Input:

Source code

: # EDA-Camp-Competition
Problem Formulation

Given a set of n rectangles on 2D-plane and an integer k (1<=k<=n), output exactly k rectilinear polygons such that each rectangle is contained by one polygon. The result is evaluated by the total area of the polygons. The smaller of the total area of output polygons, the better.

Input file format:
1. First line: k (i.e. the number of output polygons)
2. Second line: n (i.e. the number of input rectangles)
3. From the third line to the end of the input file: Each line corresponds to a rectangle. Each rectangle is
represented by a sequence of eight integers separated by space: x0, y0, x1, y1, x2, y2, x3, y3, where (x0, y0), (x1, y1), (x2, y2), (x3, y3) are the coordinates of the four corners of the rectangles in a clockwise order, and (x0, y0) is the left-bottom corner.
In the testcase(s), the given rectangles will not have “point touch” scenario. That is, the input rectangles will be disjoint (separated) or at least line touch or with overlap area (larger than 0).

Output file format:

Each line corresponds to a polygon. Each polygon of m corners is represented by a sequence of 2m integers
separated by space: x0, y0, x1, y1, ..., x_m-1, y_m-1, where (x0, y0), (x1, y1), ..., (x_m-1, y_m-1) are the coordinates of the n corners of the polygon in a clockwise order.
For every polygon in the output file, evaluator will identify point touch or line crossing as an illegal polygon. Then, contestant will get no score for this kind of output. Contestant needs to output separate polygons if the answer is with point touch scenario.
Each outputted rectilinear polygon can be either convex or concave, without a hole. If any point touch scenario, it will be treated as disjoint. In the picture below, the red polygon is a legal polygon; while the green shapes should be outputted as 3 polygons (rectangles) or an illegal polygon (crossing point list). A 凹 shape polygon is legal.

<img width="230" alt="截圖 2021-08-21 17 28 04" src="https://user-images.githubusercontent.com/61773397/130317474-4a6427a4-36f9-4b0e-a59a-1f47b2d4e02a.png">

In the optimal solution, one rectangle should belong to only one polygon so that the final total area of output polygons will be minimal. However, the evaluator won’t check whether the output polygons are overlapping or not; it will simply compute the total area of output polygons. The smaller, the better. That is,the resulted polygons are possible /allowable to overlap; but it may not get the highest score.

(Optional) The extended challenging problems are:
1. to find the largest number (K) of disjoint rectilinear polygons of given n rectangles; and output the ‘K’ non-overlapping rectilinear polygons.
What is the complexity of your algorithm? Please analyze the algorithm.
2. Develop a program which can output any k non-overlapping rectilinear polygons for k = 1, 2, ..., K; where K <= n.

Problem requirements: Copy out, word for word, everything in the item above from the line containing "Given a set" down to the line containing "2021-08-21 17 28", including both of those lines.

Response to the exercise:
Given a set of n rectangles on 2D-plane and an integer k (1<=k<=n), output exactly k rectilinear polygons such that each rectangle is contained by one polygon. The result is evaluated by the total area of the polygons. The smaller of the total area of output polygons, the better.

Input file format:
1. First line: k (i.e. the number of output polygons)
2. Second line: n (i.e. the number of input rectangles)
3. From the third line to the end of the input file: Each line corresponds to a rectangle. Each rectangle is
represented by a sequence of eight integers separated by space: x0, y0, x1, y1, x2, y2, x3, y3, where (x0, y0), (x1, y1), (x2, y2), (x3, y3) are the coordinates of the four corners of the rectangles in a clockwise order, and (x0, y0) is the left-bottom corner.
In the testcase(s), the given rectangles will not have “point touch” scenario. That is, the input rectangles will be disjoint (separated) or at least line touch or with overlap area (larger than 0).

Output file format:

Each line corresponds to a polygon. Each polygon of m corners is represented by a sequence of 2m integers
separated by space: x0, y0, x1, y1, ..., x_m-1, y_m-1, where (x0, y0), (x1, y1), ..., (x_m-1, y_m-1) are the coordinates of the n corners of the polygon in a clockwise order.
For every polygon in the output file, evaluator will identify point touch or line crossing as an illegal polygon. Then, contestant will get no score for this kind of output. Contestant needs to output separate polygons if the answer is with point touch scenario.
Each outputted rectilinear polygon can be either convex or concave, without a hole. If any point touch scenario, it will be treated as disjoint. In the picture below, the red polygon is a legal polygon; while the green shapes should be outputted as 3 polygons (rectangles) or an illegal polygon (crossing point list). A 凹 shape polygon is legal.

<img width="230" alt="截圖 2021-08-21 17 28 04" src="https://user-images.githubusercontent.com/61773397/130317474-4a6427a4-36f9-4b0e-a59a-1f47b2d4e02a.png">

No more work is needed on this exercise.